If the price goes down in Germany, why would that affect the profit maximizing price in the United States? It wouldn’t. It will remain $25. It doesn’t matter what anyone else pays. The free market will set the price, and that’s that. Any deviation from the market-determined price means you LOSE money.
But since only one beast of burden is carrying the investment costs, that beast bears a higher weight overall.
No. I’m sorry, but that is impossible. A business cannot force a market to bear its investment costs. Investment costs are sunk costs, for God’s sake. They’re gone, history, a thing of the past. They have nothing to do with setting prices. Prices are determined by supply and demand.
And how can you keep on saying “only one beast of burden carries the investment costs?” Look, let me ask you a simple question and I want a straight damned answer: If the drug companies don’t make a profit outside the USA, why do they sell drugs outside the USA?
Look, Thing Fish’s example was really good and you just refused to read it, or something, so I’ll steal his example but try to make it closer to what we’re talking about.
The market price of a chocolate bar is about a dollar right now. That is the profit maximizing price. If you charge more than a dollar, your sales losses outstrip per unit profits. If you charge less, your per unit losses outstrip sales gains. It’s a buck a chocolate bar, let’s agree on that, okay? Now suppose that you run a chain of convenience stores and suddenly the State of New Jersey announces that you can only charge 70 cents for a chocolate bar because they’re insane or something.
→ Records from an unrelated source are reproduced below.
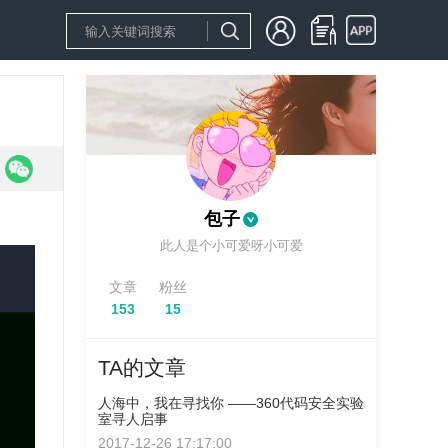
包子
此人是个小可爱呀小可爱
文章
粉丝
153
15
TA的文章
人海中，我在寻找你 ——360代码安全实验
室寻人启事
2017-12-26 17:17:00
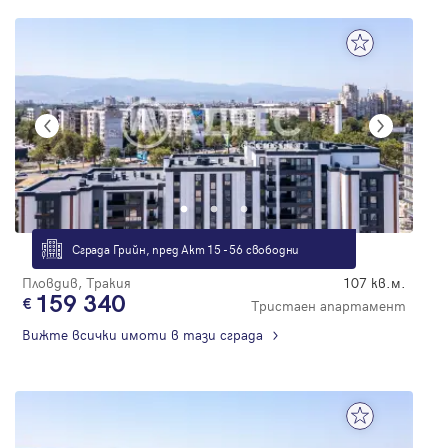
Сграда Грийн, пред Акт 15 - 56 свободни
Пловдив, Тракия
107 кв.м.
159 340
Тристаен апартамент
Вижте всички имоти в тази сграда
What’s going to happen if you tell your customers in Texas, “We have to charge you $1.20 a chocolate bar to make up for New Jersey?”
I’ll tell you what’s going to happen: You’re going to lose money, because you’re a moron. The market warping effect of government intervention in New Jersey didn’t change the market price of a chocolate bar in Texas. The market clearing price is STILL going to be about a dollar. You can’t hammer the free market to make up for your bad luck. You’re fucked. Of course, you might not sell as many chocolate bars in New Jersey, because it’s not worth it to you. In fact, perhaps you will choose to sell no chocolate bars there at all if you find the cost of selling one is higher than the state-mandated price ceiling of 70 cents.
But the market price in Texas is a buck. You can’t change that just because you wish you could make that money back somehow.